WisdomTree Plans ExBanks China Payout ETF

Post on: 22 Апрель, 2015 No Comment

WisdomTree plans a China-focused dividend ETF that steers clear of financial companies.

WisdomTree, the only publicly traded company focused exclusively on sponsoring exchange-traded funds, filed paperwork with the Securities and Exchange Commission to launch an ETF focused on nonfinancial Chinese companies that pay attractive dividends.

The WisdomTree China Dividend ex-Financials Fund will track the company’s own WisdomTree China Dividend ex-Financials Index, the filing said. The fund will target the 10 highest-yielding companies in each of the following investment sectors: consumer discretionary, consumer staples, energy, health care, industrials, information technology, materials, telecommunication services, and utilities.

ETFs focused on dividends have been all the rage in the past year as investors look for investments that yield more than many bonds at a time of heightened volatility. While concern about flagging Chinese growth has been part of the uncertainty, the China growth story remains a huge theme in investment markets. The fact that WisdomTree is planning an ETF that steers clear of financial companies appears to reflect underlying worry among analysts that some big Chinese banks may be on the hook for billions of dollars in bad loans.

Whatever the lingering doubt about China’s banks, growth there remains exceedingly robust by developed-world standards.

In the fourth quarter of 2011, China had 8.9 percent annual growth, lower than the 9.7 percent growth it started the year with, but still well beyond that of developed nations in the West. And even though some analysts are predicting a 7.5 percent growth for 2012, that figure handily beats the Federal Reserve’s projected 2.5 percent growth for the U.S. economy in 2012.

Companies are eligible to be included in the index if they have at least $1 billion in float-adjusted market capitalization, are domiciled in China and are listed on the Hong Kong Stock Exchange.

The fact that WisdomTree is using its own index for the fund is another example of a growing trend among ETF companies to develop their own indexes, rather than using an index independent index provider, ostensibly to cut costs.
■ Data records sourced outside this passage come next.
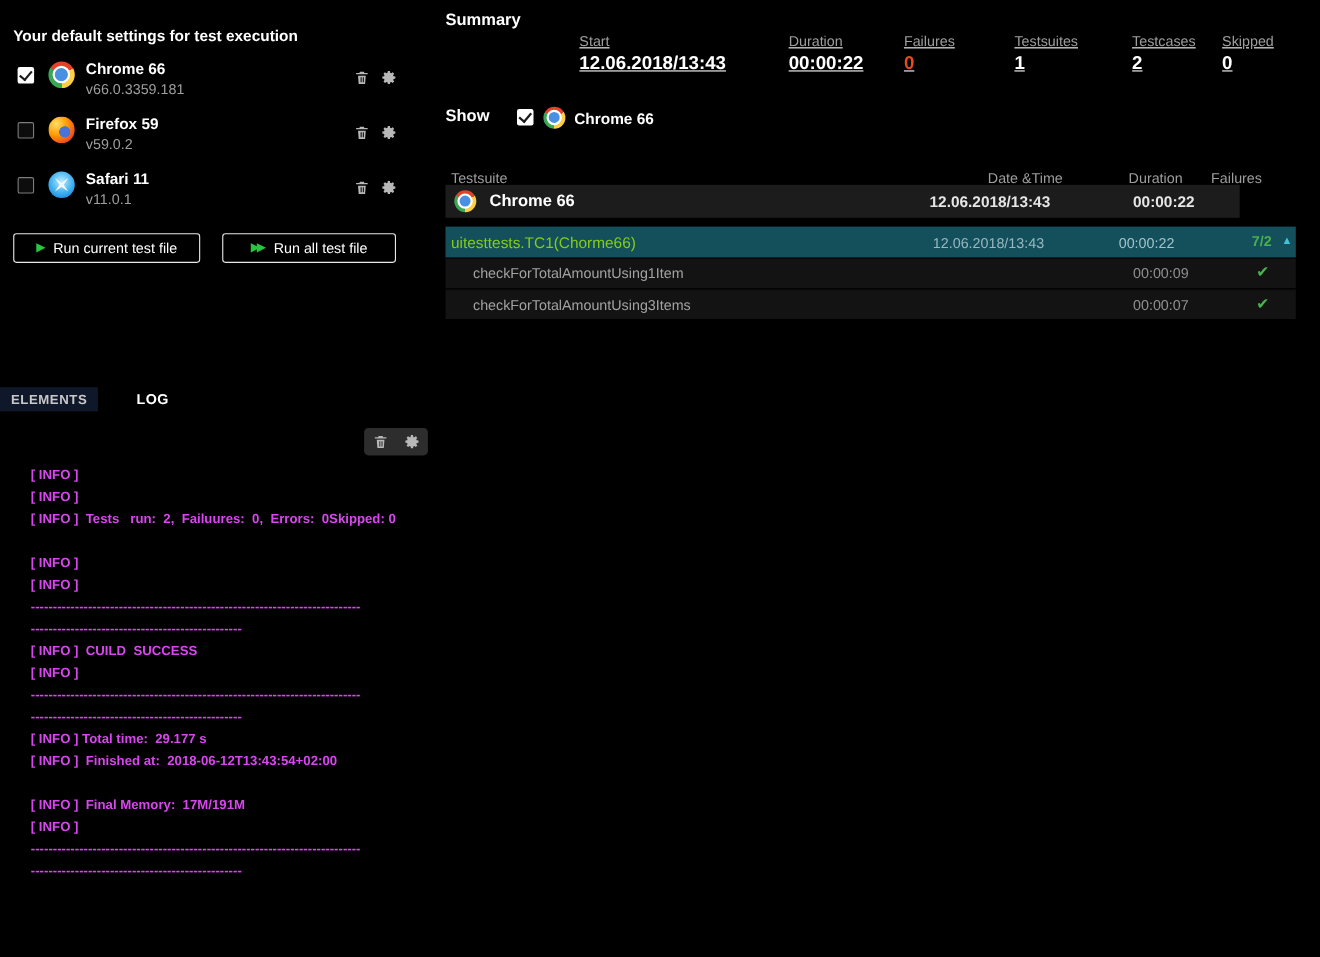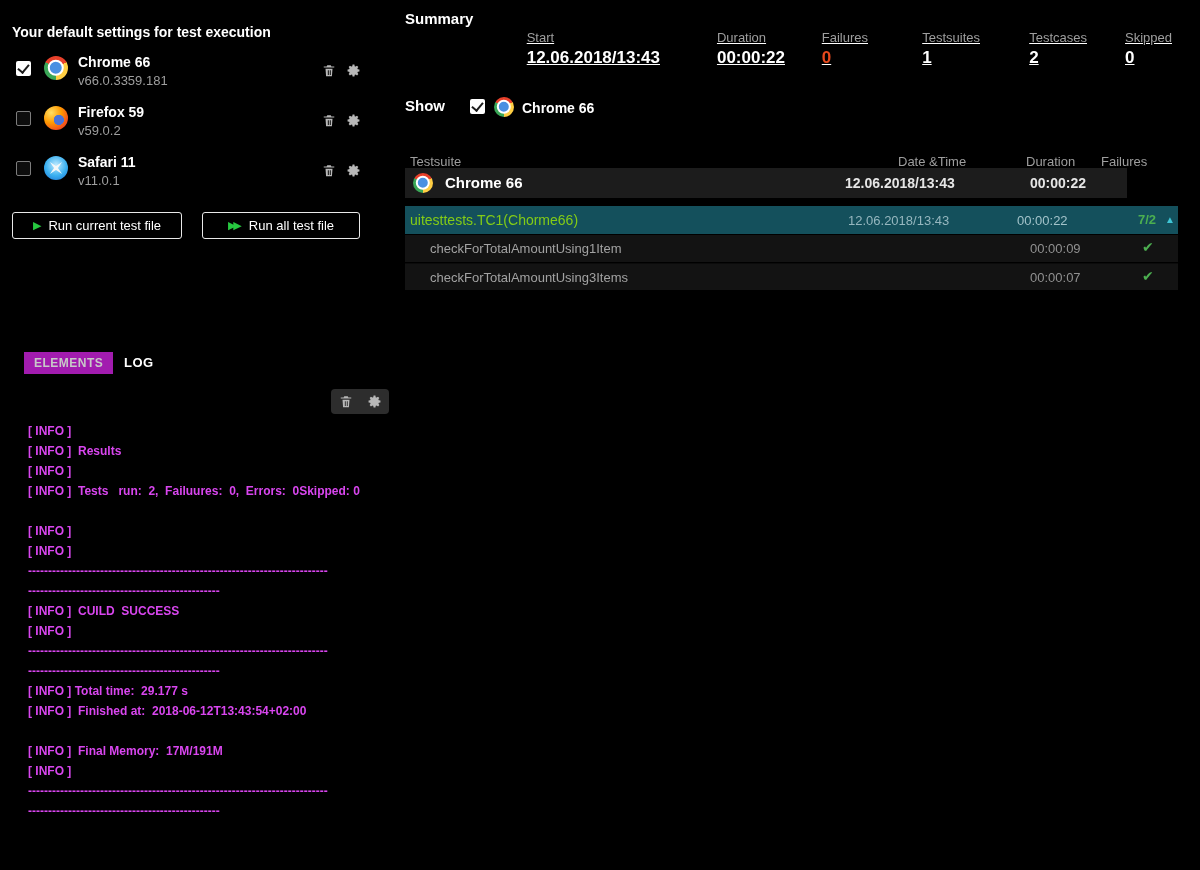--- a/index.html
+++ b/index.html
@@ -67,21 +67,21 @@
   .row-suite .sdur  { position:absolute; left:612px; top:7px; font-size:13px; color:#a3c3ca; }
   .row-suite .sfail { position:absolute; left:733px; top:6px; font-size:13px; font-weight:bold; color:#4caf50; }
   .row-suite .sarrow{ position:absolute; left:760px; top:8px; font-size:10px; color:#3fc6d6; cursor:pointer; }
 
   .row-case { width:773px; height:27px; background:#131313; }
   .row-case .cname { position:absolute; left:25px; top:6px; font-size:13px; color:#a2a2a2; }
   .row-case .cdur  { position:absolute; left:625px; top:6px; font-size:13px; color:#909090; }
   .row-case .ccheck{ position:absolute; left:737px; top:4px; font-size:14px; color:#4caf50; }
 
   
-  .tab-elements { left:24px; top:352px; background:#a21caf; color:#c8c8c8; font-size:12px; font-weight:bold;
+  .tab-elements { left:0; top:352px; background:#0f172a; color:#c8c8c8; font-size:12px; font-weight:bold;
       letter-spacing:0.5px; padding:4px 10px; cursor:pointer; }
   .tab-log { left:124px; top:355px; color:#fff; font-size:13px; font-weight:bold; letter-spacing:0.5px; cursor:pointer; }
   .log-iconbar { left:331px; top:389px; width:58px; height:25px; background:#2d2d2d; border-radius:4px;
       display:flex; align-items:center; justify-content:center; gap:10px; }
   .log-iconbar .iconbtn { position:static; }
   .log { left:28px; top:424px; width:370px; }
   .log-line { height:20px; font-size:12px; font-weight:bold; color:#d946ef; white-space:pre; overflow:hidden; }
 </style>
 </head>
 <body>
@@ -165,21 +165,21 @@
     <div class="svalue orange">0</div>
   </div>
   <div class="abs stat" style="right:220px;">
     <div class="slabel">Testsuites</div>
     <div class="svalue">1</div>
   </div>
   <div class="abs stat" style="right:113px;">
     <div class="slabel">Testcases</div>
     <div class="svalue">2</div>
   </div>
-  <div class="abs stat" style="right:28px;">
+  <div class="abs stat" style="right:42px;">
     <div class="slabel">Skipped</div>
     <div class="svalue">0</div>
   </div>
 
   <div class="abs show-label">Show</div>
   <span class="checkbox checked abs" style="left:470px; top:99px;"></span>
   <span class="bicon sm chrome-icon abs" style="left:494px; top:97px;"></span>
   <div class="abs show-browser-label">Chrome 66</div>
 
   <div class="abs thead-cell" style="left:410px;">Testsuite</div>
@@ -224,21 +224,20 @@
     </span>
     <span class="iconbtn">
       <svg width="15" height="15" viewBox="0 0 24 24">
           <path fill="#b8b8b8" d="M12 8a4 4 0 100 8 4 4 0 000-8zm0 6.4a2.4 2.4 0 110-4.8 2.4 2.4 0 010 4.8zM21.5 13.5v-3l-2.7-.5a7 7 0 00-.6-1.5l1.5-2.2-2.1-2.1-2.2 1.5a7 7 0 00-1.5-.6L13.5 2.5h-3L10 5.1a7 7 0 00-1.5.6L6.3 4.2 4.2 6.3l1.5 2.2a7 7 0 00-.6 1.5l-2.6.5v3l2.6.5c.14.53.35 1.03.6 1.5l-1.5 2.2 2.1 2.1 2.2-1.5c.47.25.97.46 1.5.6l.5 2.6h3l.5-2.6c.53-.14 1.03-.35 1.5-.6l2.2 1.5 2.1-2.1-1.5-2.2c.25-.47.46-.97.6-1.5l2.7-.5z"></path>
         </svg>
     </span>
   </div>
 
   <div class="abs log">
     <div class="log-line">[ INFO ]</div>
-    <div class="log-line">[ INFO ]  Results</div>
     <div class="log-line">[ INFO ]</div>
     <div class="log-line">[ INFO ]  Tests   run:  2,  Failuures:  0,  Errors:  0Skipped: 0</div>
     <div class="log-line"></div>
     <div class="log-line">[ INFO ]</div>
     <div class="log-line">[ INFO ]</div>
     <div class="log-line">---------------------------------------------------------------------------</div>
     <div class="log-line">------------------------------------------------</div>
     <div class="log-line">[ INFO ]  CUILD  SUCCESS</div>
     <div class="log-line">[ INFO ]</div>
     <div class="log-line">---------------------------------------------------------------------------</div>

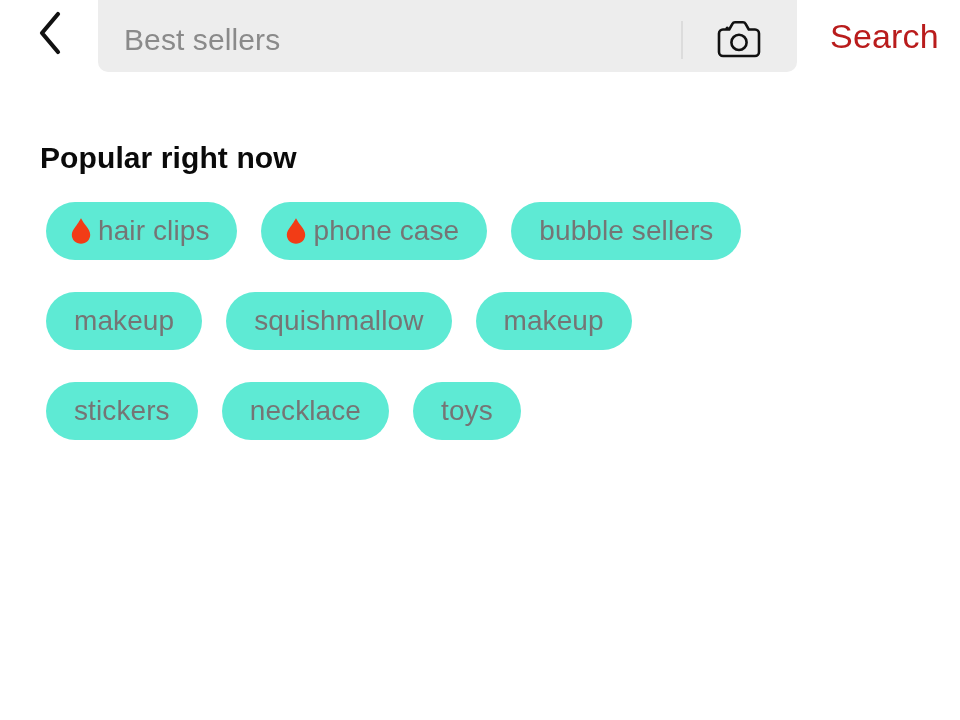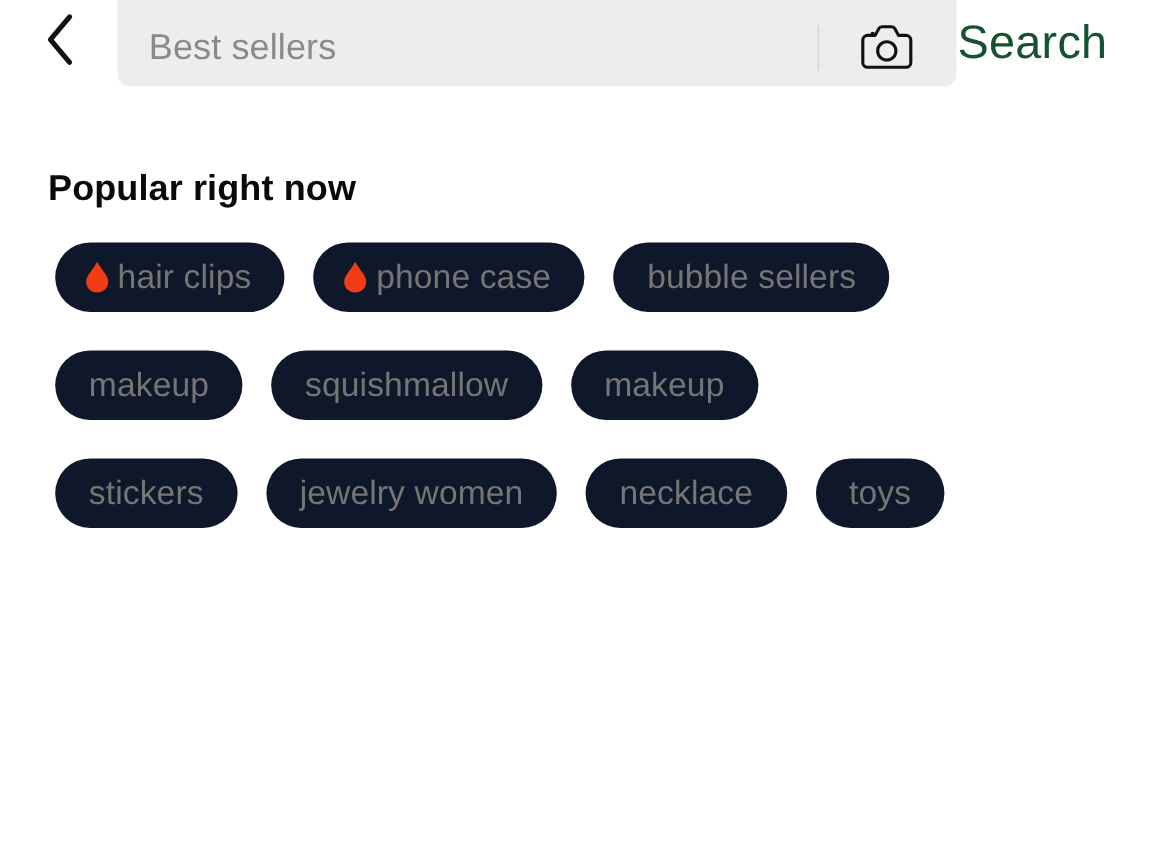--- a/index.html
+++ b/index.html
@@ -99,27 +99,27 @@
     display: flex;
     align-items: center;
     justify-content: center;
     cursor: pointer;
   }
 
   .camera-button svg { display: block; }
 
   .search-action {
     position: absolute;
-    left: 798px;
+    left: 830px;
     top: 0;
     height: 72px;
     display: flex;
     align-items: center;
-    font-size: 39px;
-    color: #14532d;
+    font-size: 34px;
+    color: #b91c1c;
     letter-spacing: 0.2px;
     white-space: nowrap;
     cursor: pointer;
   }
 
   
   .section {
     position: absolute;
     left: 12px;
     top: 140px;
@@ -141,21 +141,21 @@
     padding-right: 24px;
     display: flex;
     flex-wrap: wrap;
     gap: 32px 24px;
     max-width: 800px;
   }
 
   .chip {
     height: 58px;
     padding: 0 28px;
-    background: #0f172a;
+    background: #5eead4;
     border-radius: 29px;
     display: inline-flex;
     align-items: center;
     justify-content: flex-end;
     cursor: pointer;
     white-space: nowrap;
   }
 
   .chip-label {
     font-size: 28px;
@@ -249,23 +249,20 @@
         <div class="chip">
           <span class="chip-label">squishmallow</span>
         </div>
         <div class="chip">
           <span class="chip-label">makeup</span>
         </div>
         <div class="chip">
           <span class="chip-label">stickers</span>
         </div>
         <div class="chip">
-          <span class="chip-label">jewelry women</span>
-        </div>
-        <div class="chip">
           <span class="chip-label">necklace</span>
         </div>
         <div class="chip">
           <span class="chip-label">toys</span>
         </div>
       </div>
 
   </div>
 
 </div>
Many indexing companies are paid based on a fixed percentage of assets that are indexed to a given benchmark, meaning increasingly large revenue streams are going to indexing costs as the ETF industry matures.

New York-based WisdomTree was the first company to get permission from regulators to self-index, though a number of firms are doing it now too, including IndexIQ and Van Eck Global. More recently, iShares and Guggenheim have submitted petitions to the SEC to gain permission to self-index as well.